N.Y. Banking Law 7015 – Duty of directors and officers; oath of directors
§ 7015. Duty of directors and officers; oath of directors. 1. Directors and officers shall discharge the duties of their respective positions in good faith and with that degree of diligence, care and skill which ordinarily prudent men would exercise under similar circumstances in like positions. In discharging their duties, directors and officers, when acting in good faith, may rely upon (a) financial statements of the corporation represented to them to be correct by the president or the officer of the corporation having charge of its books of account, or stated in a written report by an independent public or certified public accountant or firm of such accountants fairly to reflect the financial condition of such corporation, and (b) reports required to be submitted to them by any provision of this chapter or prepared in the ordinary course of business by an officer or committee charged with the responsibility therefor. Nothing in this section shall be deemed to require the directors to perform functions vested in any committee, officer or other person pursuant to the provisions of any other section of this chapter.
Terms Used In N.Y. Banking Law 7015
- Common law: The legal system that originated in England and is now in use in the United States. It is based on judicial decisions rather than legislative action.
- Corporation: A legal entity owned by the holders of shares of stock that have been issued, and that can own, receive, and transfer property, and carry on business in its own name.
- Corporation: means and includes all banks, trust companies, safe deposit companies, investment companies, mutual trust investment companies, and, to the extent not provided otherwise under any regulation of the superintendent of financial services promulgated pursuant to the provisions of section fourteen-e of this chapter, stock-form savings banks and stock-form savings and loan associations. See N.Y. Banking Law 1001
- Director: means any member of the governing board of a corporation, whether designated as director, trustee, manager, governor, or by any other title. See N.Y. Banking Law 1001
- Oath: A promise to tell the truth.
2. In taking action, including, without limitation, action which may involve or relate to a change or potential change in the control of the banking institution, a director shall be entitled to consider, without limitation, (1) both the long-term and the short-term interests of the corporation and its shareholders and (2) the effects that the corporation's actions may have in the short-term or in the long-term upon any of the following:
(i) the prospects for potential growth, development, productivity and profitability of the corporation;
(ii) the corporation's current employees;
(iii) the corporation's retired employees and other beneficiaries receiving or entitled to receive retirement, welfare or similar benefits from or pursuant to any plan sponsored, or agreement entered into, by the corporation;
(iv) the corporation's customers and creditors; and
(v) the ability of the corporation to provide, as a going concern, goods, services, employment opportunities and employment benefits and otherwise to contribute to the communities in which it does business.

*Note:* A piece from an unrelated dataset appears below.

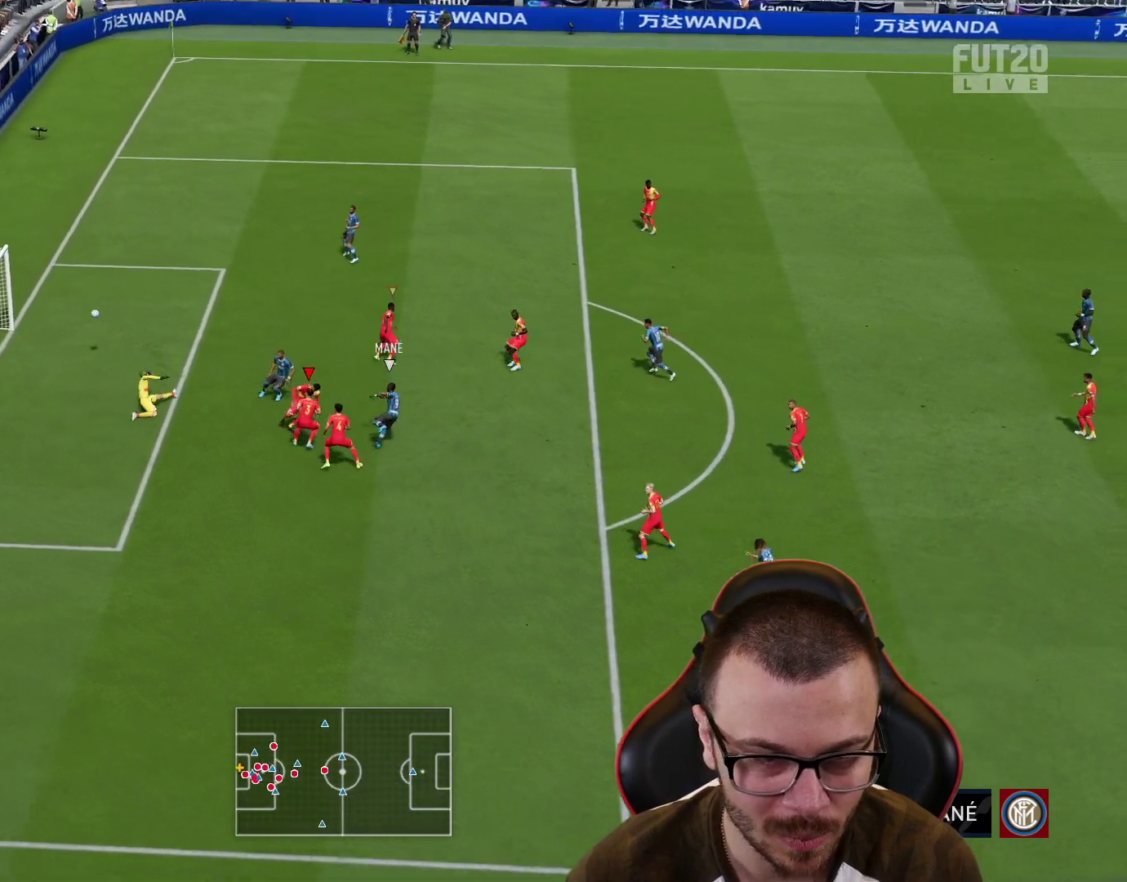
{"buttons": [], "left_stick": "center", "right_stick": "center", "events": [[217, "R1", "up"], [234, "left_stick", "center"], [367, "R2", "up"]]}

Nothing in this subdivision shall create any duties owed by any director to any person or entity to consider or afford any particular weight to any of the foregoing or abrogate any duty of the directors, either statutory or recognized by common law or court decisions. For purposes of this subdivision, "control" shall mean the possession, directly or indirectly, of the power to direct or cause the direction of the management and policies of a banking institution whether through the ownership of voting stock of such banking institution, the ownership of voting stock of any company which possesses such power or otherwise.
3. Each director of a bank or trust company, stock-form savings bank, or stock-form savings and loan association, when appointed or elected, shall take an oath that he will, so far as the duty devolves on him, diligently and honestly administer the affairs of such corporation, and will not knowingly violate, or willingly permit to be violated, any of the provisions of law applicable to such corporation. Such oath shall be subscribed by the director making it, and certified by an officer authorized by law to administer oaths, and immediately transmitted to the superintendent.
4. Each director of a safe deposit company, when appointed or elected, shall take an oath that he will, so far as the duty devolves on him, diligently and honestly administer the affairs of such corporation, and will not knowingly violate, or willingly permit to be violated, any of the provisions of law applicable thereto. Such oath shall be subscribed by the director making it, and certified by an officer authorized by law to administer oaths, and immediately transmitted to the superintendent.